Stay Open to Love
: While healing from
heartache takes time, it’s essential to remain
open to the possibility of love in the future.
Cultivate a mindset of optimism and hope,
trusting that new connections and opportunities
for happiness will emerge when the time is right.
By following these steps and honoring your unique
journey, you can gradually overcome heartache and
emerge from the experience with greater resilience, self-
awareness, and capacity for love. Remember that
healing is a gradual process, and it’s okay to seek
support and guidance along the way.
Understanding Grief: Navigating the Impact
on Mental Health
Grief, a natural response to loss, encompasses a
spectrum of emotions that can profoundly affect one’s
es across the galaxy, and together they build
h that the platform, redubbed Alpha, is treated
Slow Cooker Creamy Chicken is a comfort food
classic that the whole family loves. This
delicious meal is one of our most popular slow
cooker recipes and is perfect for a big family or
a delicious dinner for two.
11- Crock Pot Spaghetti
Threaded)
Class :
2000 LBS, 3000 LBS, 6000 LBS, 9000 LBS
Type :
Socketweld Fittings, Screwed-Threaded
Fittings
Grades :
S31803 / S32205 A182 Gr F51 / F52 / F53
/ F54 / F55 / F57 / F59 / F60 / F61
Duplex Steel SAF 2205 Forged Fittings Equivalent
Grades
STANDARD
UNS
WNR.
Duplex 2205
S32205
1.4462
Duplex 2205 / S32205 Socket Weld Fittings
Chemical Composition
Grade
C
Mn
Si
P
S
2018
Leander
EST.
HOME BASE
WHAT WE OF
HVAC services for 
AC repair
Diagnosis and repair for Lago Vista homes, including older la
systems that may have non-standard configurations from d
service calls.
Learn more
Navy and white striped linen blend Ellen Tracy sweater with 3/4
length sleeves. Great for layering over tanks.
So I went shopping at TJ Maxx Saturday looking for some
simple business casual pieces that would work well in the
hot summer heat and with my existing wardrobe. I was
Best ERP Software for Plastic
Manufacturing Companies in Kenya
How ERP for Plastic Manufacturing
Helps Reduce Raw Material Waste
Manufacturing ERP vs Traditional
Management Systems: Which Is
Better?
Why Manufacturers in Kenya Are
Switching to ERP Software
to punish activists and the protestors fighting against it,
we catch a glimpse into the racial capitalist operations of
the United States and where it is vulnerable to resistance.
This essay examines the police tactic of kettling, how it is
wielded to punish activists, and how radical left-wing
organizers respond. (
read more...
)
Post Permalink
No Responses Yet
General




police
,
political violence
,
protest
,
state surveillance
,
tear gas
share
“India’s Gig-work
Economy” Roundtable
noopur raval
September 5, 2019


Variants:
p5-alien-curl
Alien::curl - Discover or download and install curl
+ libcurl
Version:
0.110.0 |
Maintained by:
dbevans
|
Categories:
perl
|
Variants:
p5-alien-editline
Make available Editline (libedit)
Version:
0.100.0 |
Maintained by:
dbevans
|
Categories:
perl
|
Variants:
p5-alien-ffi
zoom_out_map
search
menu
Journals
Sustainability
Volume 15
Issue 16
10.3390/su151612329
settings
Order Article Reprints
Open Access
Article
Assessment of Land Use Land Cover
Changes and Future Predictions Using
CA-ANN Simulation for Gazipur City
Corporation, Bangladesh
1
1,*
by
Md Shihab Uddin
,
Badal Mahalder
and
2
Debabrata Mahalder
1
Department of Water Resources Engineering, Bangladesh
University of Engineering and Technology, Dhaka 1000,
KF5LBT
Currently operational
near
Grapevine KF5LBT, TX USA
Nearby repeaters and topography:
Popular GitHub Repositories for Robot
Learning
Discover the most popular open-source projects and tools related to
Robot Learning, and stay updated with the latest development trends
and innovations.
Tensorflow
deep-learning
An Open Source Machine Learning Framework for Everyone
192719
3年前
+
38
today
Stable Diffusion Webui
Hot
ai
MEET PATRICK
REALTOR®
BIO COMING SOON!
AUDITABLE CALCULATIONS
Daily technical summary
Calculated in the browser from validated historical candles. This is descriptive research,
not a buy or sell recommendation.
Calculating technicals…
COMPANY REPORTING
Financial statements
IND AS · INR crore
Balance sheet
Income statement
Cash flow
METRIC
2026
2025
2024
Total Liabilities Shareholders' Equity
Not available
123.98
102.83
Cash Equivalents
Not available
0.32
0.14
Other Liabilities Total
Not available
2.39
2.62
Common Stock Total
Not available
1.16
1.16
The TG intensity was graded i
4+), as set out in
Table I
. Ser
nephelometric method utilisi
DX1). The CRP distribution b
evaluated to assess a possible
- - - -
• [Task brief] When a line in the data holds the word "This", show that line.

• [Written response]
classic that the whole family loves. This
This essay examines the police tactic of kettling, how it is
Calculated in the browser from validated historical candles. This is descriptive research,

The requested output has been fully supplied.